5 minute read

Peace, Love and Little Yogis

Yoga Peace School provides a space for little bodies and minds to move, explore and find peace within themselves and the world.

By Rebekah Smith | Photography by An Dang

An Dang was enthused to hear that her daughter’s teachers noticed her heightened emotional intelligence and how it compared to other students. The reason being? Yoga.

Aside from the physical benefits of developing motor skills, spatial awareness and mindfulness tactics, yoga can also enable children to identify and develop emotions through understanding empathy, compassion and kindness.

For Dang, the founder and owner of Yoga Peace School in Brentwood, yoga is a lifestyle. She began the practice in 1996. Seven years later, she graduated from the University of Texas with a degree in architectural interior design, but she always loved working with children.

When her daughter was in kindergarten, Dang was unable to find a preschool that had everything she wanted. So she incorporated her design, travel and yoga experiences to create Yoga Peace School.

“This was all trial and error,” Dang says. “I was a single mom. I loved to work with kids. I was a yogi, and I was like, ‘I’m just gonna bring all this together and see how it goes.’”

Dang opened the preschool in 2012 and has been changing little lives ever since. She uses her personal teaching guide, coined the Peaceful Approach to Learning™, or PAL method, to encourage her students — children ages 1 to 5 — to find and radiate peace.

“(The PAL method) is all about finding inner peace within ourselves through social and emotional exploration,” Dang says. “Once we find peace within, we are better equipped to communicate with others peacefully.”

The founder shares that part of the PAL method is the exploration of mindful communication using the five senses. She says being aware of your surroundings helps enhance the experience.

* [Requirement A]: Decide whether each statement agrees with the article on Yoga Peace School: (i) Dang began practicing yoga in 1996; (ii) Dang opened the preschool in 2003; (iii) the school's students are children ages 1 to 5. For each statement, answer yes or no and quote the deciding words from the article.
* [Requirement B]: Print the passage of the article on Yoga Peace School word for word, from "Peace, Love and" up to and including "and the world.".

* [Supplied records]:
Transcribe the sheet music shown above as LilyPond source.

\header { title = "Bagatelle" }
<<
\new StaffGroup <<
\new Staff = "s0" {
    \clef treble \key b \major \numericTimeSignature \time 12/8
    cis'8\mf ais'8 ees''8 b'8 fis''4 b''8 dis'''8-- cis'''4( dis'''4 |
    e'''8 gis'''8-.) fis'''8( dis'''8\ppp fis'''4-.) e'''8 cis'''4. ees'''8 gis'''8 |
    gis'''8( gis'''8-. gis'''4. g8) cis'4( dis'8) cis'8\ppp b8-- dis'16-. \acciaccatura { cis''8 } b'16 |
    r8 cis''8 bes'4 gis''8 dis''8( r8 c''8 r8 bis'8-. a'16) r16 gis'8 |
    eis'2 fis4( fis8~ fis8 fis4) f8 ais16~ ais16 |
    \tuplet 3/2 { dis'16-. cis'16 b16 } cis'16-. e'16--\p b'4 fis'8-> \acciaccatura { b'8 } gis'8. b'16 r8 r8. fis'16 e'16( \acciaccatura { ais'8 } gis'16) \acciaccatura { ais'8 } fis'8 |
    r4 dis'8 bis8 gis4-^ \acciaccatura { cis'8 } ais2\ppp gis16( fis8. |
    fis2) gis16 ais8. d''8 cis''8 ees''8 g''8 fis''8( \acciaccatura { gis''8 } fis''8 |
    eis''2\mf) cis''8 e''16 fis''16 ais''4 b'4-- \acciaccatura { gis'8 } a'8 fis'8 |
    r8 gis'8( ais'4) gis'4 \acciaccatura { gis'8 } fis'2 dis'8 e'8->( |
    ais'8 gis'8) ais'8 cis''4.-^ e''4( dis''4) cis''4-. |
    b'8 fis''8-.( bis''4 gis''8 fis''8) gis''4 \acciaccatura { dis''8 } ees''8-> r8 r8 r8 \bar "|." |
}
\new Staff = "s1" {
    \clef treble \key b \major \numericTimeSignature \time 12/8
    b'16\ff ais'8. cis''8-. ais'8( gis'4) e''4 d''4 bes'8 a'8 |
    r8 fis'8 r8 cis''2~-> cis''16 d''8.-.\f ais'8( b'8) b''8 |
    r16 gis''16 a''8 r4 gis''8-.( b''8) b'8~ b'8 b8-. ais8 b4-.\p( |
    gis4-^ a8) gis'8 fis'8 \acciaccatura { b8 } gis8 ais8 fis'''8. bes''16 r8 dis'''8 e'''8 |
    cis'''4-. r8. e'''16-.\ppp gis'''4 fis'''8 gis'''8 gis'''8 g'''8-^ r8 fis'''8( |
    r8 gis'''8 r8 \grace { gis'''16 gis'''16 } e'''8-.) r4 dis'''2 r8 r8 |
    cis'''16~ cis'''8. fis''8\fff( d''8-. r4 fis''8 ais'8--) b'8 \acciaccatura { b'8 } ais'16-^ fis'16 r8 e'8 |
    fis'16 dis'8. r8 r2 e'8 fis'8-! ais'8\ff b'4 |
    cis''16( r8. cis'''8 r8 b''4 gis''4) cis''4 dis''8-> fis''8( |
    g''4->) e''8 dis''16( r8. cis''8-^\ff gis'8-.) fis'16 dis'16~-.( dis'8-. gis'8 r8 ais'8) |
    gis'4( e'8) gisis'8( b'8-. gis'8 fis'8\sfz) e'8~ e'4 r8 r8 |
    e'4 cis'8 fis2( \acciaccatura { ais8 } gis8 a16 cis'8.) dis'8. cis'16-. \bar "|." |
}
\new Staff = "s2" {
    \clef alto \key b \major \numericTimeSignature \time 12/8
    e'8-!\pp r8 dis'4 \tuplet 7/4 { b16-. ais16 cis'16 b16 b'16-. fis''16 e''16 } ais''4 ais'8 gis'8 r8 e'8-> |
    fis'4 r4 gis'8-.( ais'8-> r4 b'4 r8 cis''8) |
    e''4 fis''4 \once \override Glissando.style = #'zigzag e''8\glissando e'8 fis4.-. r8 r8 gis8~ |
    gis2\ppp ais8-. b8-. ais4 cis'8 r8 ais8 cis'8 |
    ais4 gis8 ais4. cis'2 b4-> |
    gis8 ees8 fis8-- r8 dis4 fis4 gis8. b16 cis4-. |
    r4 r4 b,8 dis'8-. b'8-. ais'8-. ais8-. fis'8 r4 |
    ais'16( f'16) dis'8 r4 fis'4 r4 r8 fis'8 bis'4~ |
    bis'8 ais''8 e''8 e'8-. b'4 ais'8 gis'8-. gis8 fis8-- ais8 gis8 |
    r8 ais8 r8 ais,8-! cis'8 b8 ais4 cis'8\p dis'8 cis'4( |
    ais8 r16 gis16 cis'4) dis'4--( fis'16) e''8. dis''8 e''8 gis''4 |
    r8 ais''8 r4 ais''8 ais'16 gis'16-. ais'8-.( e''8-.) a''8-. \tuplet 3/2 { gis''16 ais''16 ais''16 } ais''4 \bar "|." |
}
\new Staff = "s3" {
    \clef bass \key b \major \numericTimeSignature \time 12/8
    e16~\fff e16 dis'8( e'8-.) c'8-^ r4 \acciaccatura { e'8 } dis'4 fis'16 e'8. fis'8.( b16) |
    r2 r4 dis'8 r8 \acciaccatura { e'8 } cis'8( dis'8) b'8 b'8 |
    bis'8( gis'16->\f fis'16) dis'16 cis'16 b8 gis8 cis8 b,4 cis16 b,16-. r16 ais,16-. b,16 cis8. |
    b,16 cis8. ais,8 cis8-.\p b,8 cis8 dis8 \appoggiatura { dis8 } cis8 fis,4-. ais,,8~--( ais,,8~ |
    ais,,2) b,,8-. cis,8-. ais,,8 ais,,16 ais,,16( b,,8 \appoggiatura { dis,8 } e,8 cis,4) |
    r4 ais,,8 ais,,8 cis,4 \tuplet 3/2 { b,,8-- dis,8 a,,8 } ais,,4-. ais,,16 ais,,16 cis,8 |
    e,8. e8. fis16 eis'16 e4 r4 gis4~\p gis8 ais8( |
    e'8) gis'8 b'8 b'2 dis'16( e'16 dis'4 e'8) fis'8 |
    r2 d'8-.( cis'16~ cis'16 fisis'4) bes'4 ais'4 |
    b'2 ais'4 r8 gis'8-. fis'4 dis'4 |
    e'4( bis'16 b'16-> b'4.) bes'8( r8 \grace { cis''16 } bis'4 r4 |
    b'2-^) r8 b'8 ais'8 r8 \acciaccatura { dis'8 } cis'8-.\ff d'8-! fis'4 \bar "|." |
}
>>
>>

* [Written response A]:
(i) Yes: "She began the practice in 1996."
(ii) No: "Dang opened the preschool in 2012"
(iii) Yes: "children ages 1 to 5"

* [Written response B]:
Peace, Love and Little Yogis

Yoga Peace School provides a space for little bodies and minds to move, explore and find peace within themselves and the world.